Items listed in a dataset:
BEGIN
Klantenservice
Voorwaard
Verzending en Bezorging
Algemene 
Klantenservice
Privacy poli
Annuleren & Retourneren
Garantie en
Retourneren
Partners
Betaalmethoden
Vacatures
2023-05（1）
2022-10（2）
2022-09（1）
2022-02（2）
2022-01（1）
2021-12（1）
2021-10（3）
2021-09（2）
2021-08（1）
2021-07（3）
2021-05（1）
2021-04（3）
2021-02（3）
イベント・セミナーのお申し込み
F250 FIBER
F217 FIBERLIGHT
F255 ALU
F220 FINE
END
BEGIN
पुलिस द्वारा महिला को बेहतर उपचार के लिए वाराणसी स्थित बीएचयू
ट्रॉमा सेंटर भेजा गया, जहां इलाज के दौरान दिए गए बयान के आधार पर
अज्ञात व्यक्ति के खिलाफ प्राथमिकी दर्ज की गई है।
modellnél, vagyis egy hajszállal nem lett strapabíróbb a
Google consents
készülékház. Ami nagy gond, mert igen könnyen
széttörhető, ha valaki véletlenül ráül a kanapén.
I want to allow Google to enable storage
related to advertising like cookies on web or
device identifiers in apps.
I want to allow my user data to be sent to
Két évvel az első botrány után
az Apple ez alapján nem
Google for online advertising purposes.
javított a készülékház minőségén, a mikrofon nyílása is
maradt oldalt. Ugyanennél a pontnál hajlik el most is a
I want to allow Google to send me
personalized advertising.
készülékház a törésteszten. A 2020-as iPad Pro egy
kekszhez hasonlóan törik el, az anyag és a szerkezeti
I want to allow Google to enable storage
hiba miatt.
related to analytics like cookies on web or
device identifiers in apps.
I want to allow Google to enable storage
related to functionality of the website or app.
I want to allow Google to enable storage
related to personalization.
END
BEGIN
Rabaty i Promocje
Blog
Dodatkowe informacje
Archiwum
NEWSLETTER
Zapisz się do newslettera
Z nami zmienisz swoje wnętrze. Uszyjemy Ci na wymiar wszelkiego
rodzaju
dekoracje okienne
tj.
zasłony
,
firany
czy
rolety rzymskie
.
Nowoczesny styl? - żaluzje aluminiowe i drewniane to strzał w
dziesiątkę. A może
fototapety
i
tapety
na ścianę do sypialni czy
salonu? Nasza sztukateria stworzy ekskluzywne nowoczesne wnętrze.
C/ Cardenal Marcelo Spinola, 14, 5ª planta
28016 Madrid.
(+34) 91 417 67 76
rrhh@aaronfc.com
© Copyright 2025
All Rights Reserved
END
Can you rewrite the items from the line with "Rabaty i Promocje" up to and including the line with "Nowoczesny styl? - żaluzje" as a Markdown table with the columns Row and Item Text, leaving out any blank lines?

| Row | Item Text |
|---|---|
| 1 | Rabaty i Promocje |
| 2 | Blog |
| 3 | Dodatkowe informacje |
| 4 | Archiwum |
| 5 | NEWSLETTER |
| 6 | Zapisz się do newslettera |
| 7 | Z nami zmienisz swoje wnętrze. Uszyjemy Ci na wymiar wszelkiego |
| 8 | rodzaju |
| 9 | dekoracje okienne |
| 10 | tj. |
| 11 | zasłony |
| 12 | , |
| 13 | firany |
| 14 | czy |
| 15 | rolety rzymskie |
| 16 | . |
| 17 | Nowoczesny styl? - żaluzje aluminiowe i drewniane to strzał w |